I’m not particularly superstitious, but when my daughter asked me one day whether I had ever read any of E.W. Hornung’s stories about the gentleman thief Raffles on the very day after I had picked up a copy of Raffles: The Amateur Cracksman in a used bookstore and read it cover-to-cover, it seemed significant. Not so significant that I should have agreed shortly afterward to her suggestion that we give up a year or so of our lives to annotating the entire Raffles canon—but you know how it is. I had never in all my (too) many years before read any Raffles stories at all; and then, answering to a sudden impulse, I had done so just in time to maintain my undeserved reputation as “mom-who-has-read-everything.” I felt like I owed something to Fate.
Raffles and his somewhat thick sidekick Bunny (in case you’ve never read about him, or seen one of the myriad movies or British TV series featuring the character), are dark twins to their exact contemporaries, the Victorian/Edwardian gentleman detective Sherlock Holmes, and stodgy Dr.
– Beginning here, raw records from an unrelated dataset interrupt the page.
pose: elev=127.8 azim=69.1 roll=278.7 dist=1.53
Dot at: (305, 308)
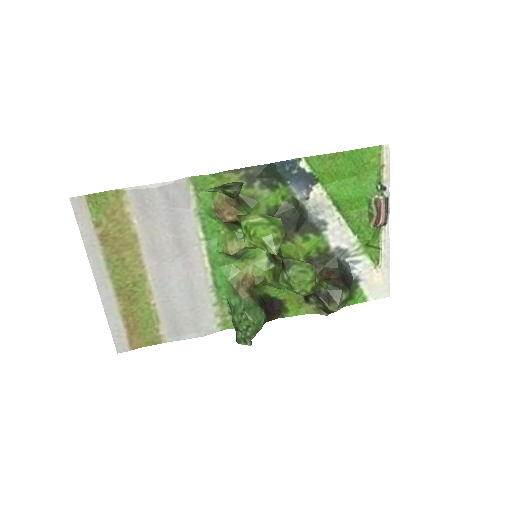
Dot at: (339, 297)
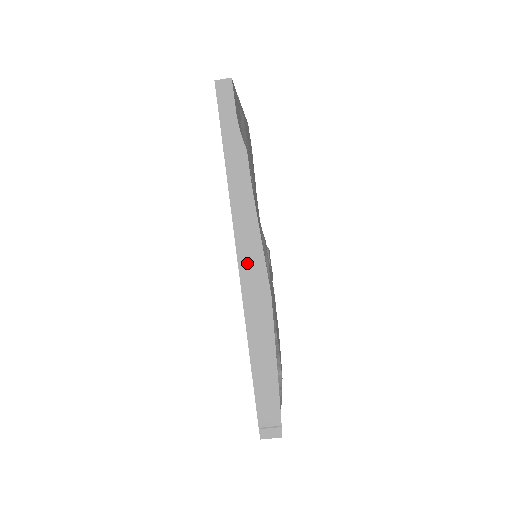
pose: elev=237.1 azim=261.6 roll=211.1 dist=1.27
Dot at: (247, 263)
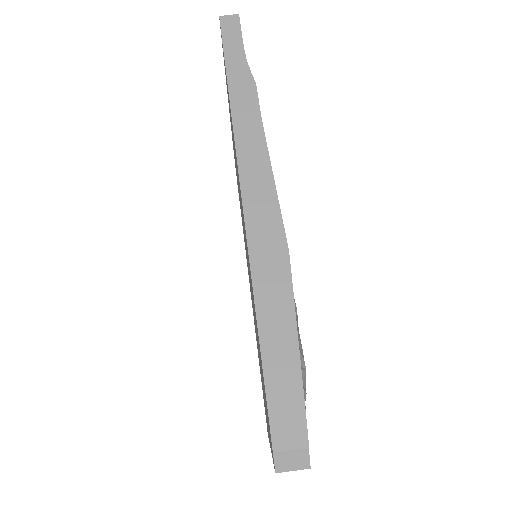
Dot at: (256, 210)
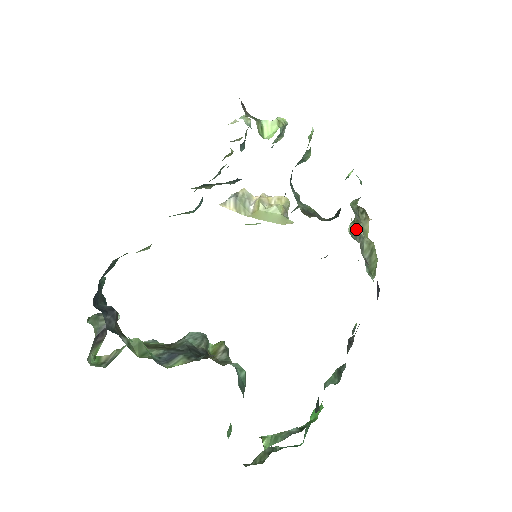
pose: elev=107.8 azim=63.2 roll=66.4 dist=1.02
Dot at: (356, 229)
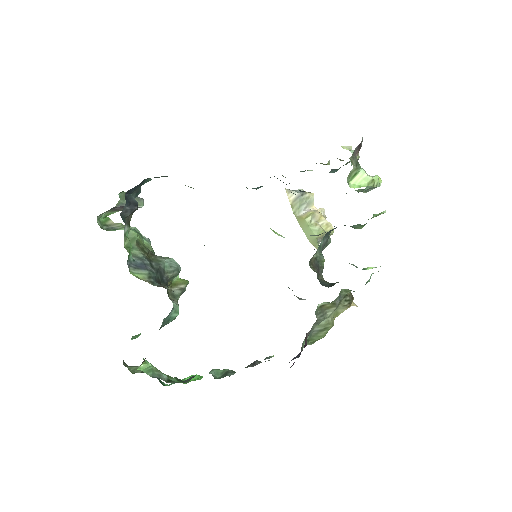
Dot at: (327, 308)
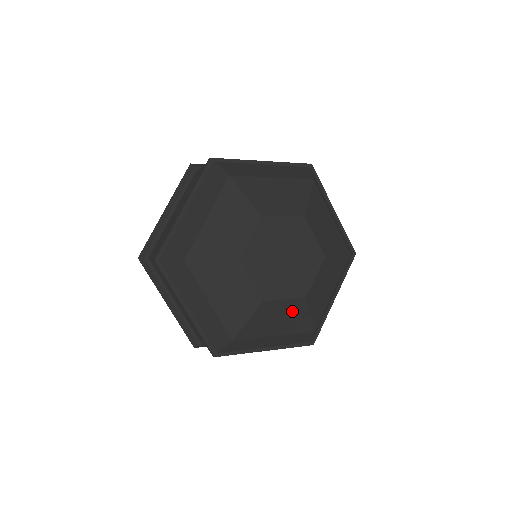
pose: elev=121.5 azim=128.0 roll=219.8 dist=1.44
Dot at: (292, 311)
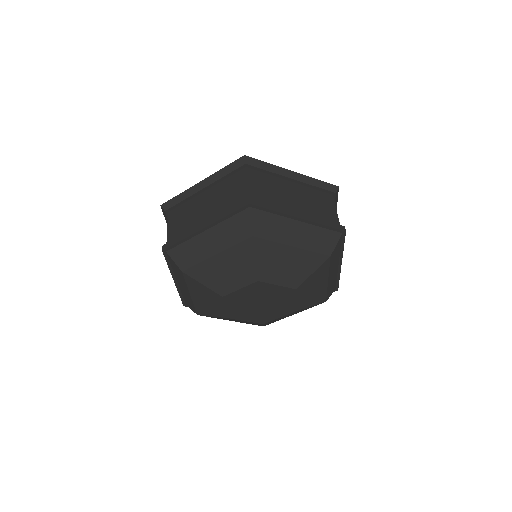
Dot at: occluded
John Watson.
The creation of Raffles was, I think, both E.W. Hornung’s tribute to, and retaliation against, his overbearing brother-in-law Sir Arthur Conan Doyle for what must have been (judging by Conan Doyle’s surviving correspondence) a lot of pretty nasty jibes around the family dinner-table concerning Hornung’s habits, talents, and background. Both men were novelists, and several of Hornung’s early novels were either set in, or featured, Australia—a country in which Hornung had lived for several years and of which he had fond memories. Conan Doyle made no bones about the fact that he considered the place barely civilized. Hornung’s father was a Hungarian immigrant; Conan Doyle (who was, um, Irish) prided himself on his thoroughgoing Englishness. Perhaps worst of all, Hornung loved the game of cricket more than he loved breathing; but, short-sighted and asthmatic, he was terrible at it, while Conan Doyle was a very good player. It must have stung.
By coincidence, after I had finished my part in annotating the Raffles stories, I read a brief biography of one of my favorite writers, John Fowles, who is best known, perhaps, for The French Lieutenant’s Woman* (though I personally preferred A Maggot). While reading, I was struck by some uncanny parallels between Fowles’s life, and the life of the fictional jewel-thief, Arthur Raffles. Both had little family, and lots of education. Both were Head-Boy and stand-out athletes at their prep schools, and captains of their school cricket teams, for which both were bowlers. Both made the decision, in their early adulthood, to eschew being what Fowles termed “a British Establishment young hopeful,” and follow an unconventional path in life. Offered two jobs—one a good one at Winchester, the other a poor one at “a ratty school in Greece,” Fowles of course took the one in Greece, and turned soon after to writing novels, a disreputable profession if there ever was one. At a similar turning-point in his life, Raffles decided to play amateur cricket and rob his social peers.
My familiarity with Raffles coupled with my admiration for John Fowles makes me the ideal candidate to write Fowles’s biography, I think. One of The French Lieutenant’s Woman’s most interesting stylistic points is that it offers readers a choice of possible endings to the story. In writing Fowles’s biography, I’m going to do the same. Does John Fowles become a novelist, or does he become a jewel-thief? Knowing, as I do, how Arthur Raffles’s life played out, I can make either choice seem perfectly plausible—except for one detail. John Fowles the novelist became rich, while Raffles the thief died penniless. I think we all know that it usually works out the other way.
*The only novel I have ever enjoyed for its extensive footnotes.